アクサ、新型コロナの利益保険訴訟で敗訴

パリ商事裁判所は17日、5人のレストラン経営者の訴えを認めて、保険者のアクサに対して、利益保険による補償に応じるよう命じた。総額24万ユーロの保険金が支払われる。アクサはこの判決を不服として控訴した。
新型コロナウイルス禍に伴い、飲食店は営業禁止を命じられたが、保険会社側は原則的に、パンデミックは補償の対象外であるとして、逸失収入の補償には応じていない。会社により、各種の特例措置を加入者に対して認めるという対応がなされている。大手アクサの場合は、5月の時点で急速審理により補償に応じるよう命じる判決がなされたのを皮切りに、各地で訴訟の対象になっている。

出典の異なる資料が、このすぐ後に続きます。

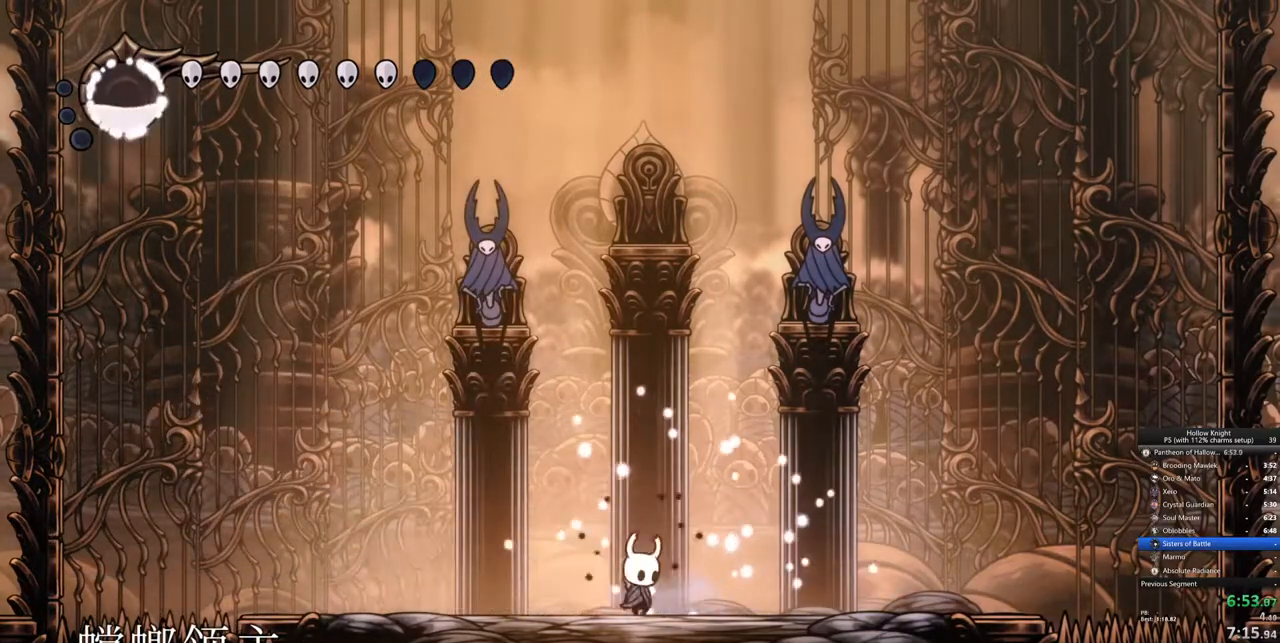
{"keys": [], "events": [[83, "right", "up"]]}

パリ商事裁判所は17日に、急速審理ではなく、本件審理の形で判決を下した。裁判所は、5人の経営者との保険契約において、契約書を作成したアクサが、「流行性疾患の場合の行政当局による閉鎖命令の逸失収入を補償する」とした上で、「免責事項として、1事業所のみの流行性疾患の場合に限る」と定めている旨を指摘。流行性疾患が定義上、1事業所のみに限定されるものではない以上、アクサは補償に応じなければならないとの判断を下した。
アクサはこの判決について、これまでに各地で下された本件審理の判決は、2件が原告側の勝訴、2件がアクサの勝訴となっており、判決は二分されていると指摘。判断が定まっておらず、判例は確定していないとし、控訴審で争うと説明した。この件で引当金の計上は時期尚早だともコメントした。